The text I’ve quoted here is not today’s gospel, but it is confirmed by a beautiful incident in today’s gospel, one very familiar to us. Today’s gospel is about Zacchaeus, the tax collector who, in order to just see Jesus, climbed a sycamore tree. He saw him, and was transformed by the encounter. Jesus called him by name, and invited himself into Zacchaeus’ home, and we might say, into his life. Zacchaeus, transformed by Jesus’ attention to him, is moved to give half of his possessions to the poor and to reimburse fourfold any that he may have defrauded.

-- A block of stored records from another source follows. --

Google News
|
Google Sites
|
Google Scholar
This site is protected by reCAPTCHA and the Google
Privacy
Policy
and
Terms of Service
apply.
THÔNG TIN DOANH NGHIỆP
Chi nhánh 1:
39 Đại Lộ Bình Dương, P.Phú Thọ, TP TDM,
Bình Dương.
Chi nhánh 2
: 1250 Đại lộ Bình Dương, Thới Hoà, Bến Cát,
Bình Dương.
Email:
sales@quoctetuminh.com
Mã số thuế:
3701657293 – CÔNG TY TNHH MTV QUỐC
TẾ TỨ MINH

The teaching is clear: those who seek Jesus will find him. He will reveal himself to them, and they will be transformed. Share this message with anyone you know who you think is looking for a gospel in their lives, without knowing what they are looking for. Make suggestions as to how they might seek him out. Invite them to Mass, or to a Mission Ablaze prayer meeting, or to an R.C.I.A. evening, or to a Light of Jesus feast in our gymnasium on Sunday afternoons, or to an evening of the Christian Life Programme that is currently being run by CFC-FFL, or Alpha, which begins next February. In our parish alone, there are multiple options for a potential encounter with Christ, with his gospel, with his church.
The only thing missing in fact, is a reflex in us to invite people who are searching, to “come and see” Jn 1,39. We hold a treasure that was never intended for us alone. Yes, not everyone is interested in our treasure. In fact, in this place and time, fewer and fewer are. Yes, it’s probable that few will take us up on this invitation. Yes, there’s always the risk that our invitation will not be well received. But could it be that God wants to pass through us, through a modest suggestion, to touch the hearts and lives of people who are a part of our lives? I always wonder, with a bit of dread, whether in heaven, I will meet up with someone with whom I was acquainted in this life, and who will look at me with a hurt, puzzled expression, and say to me, bewildered: “All along, when we were together on earth, you knew about this. You knew about Jesus, about the gospel, about the Church, about the Kingdom, and you never said a word. Why?”
My last point: this reflex of proposing our gospel, and the concrete means to have access to it, to outsiders, is incumbent upon you, as laity, above all. By the very nature of our ministry, we priests, religious men and women, and even up to a point, the laity heavily involved in ministry, are “stuck” at the heart of the church, almost always surrounded by people who share our convictions. The people in need of the gospel are part and parcel of your daily lives, far more than they are of ours. So if you don’t propose that they check out our gospel, and to access the gospel, our church, then who will?
I leave you with this question to ponder. It’s an important one.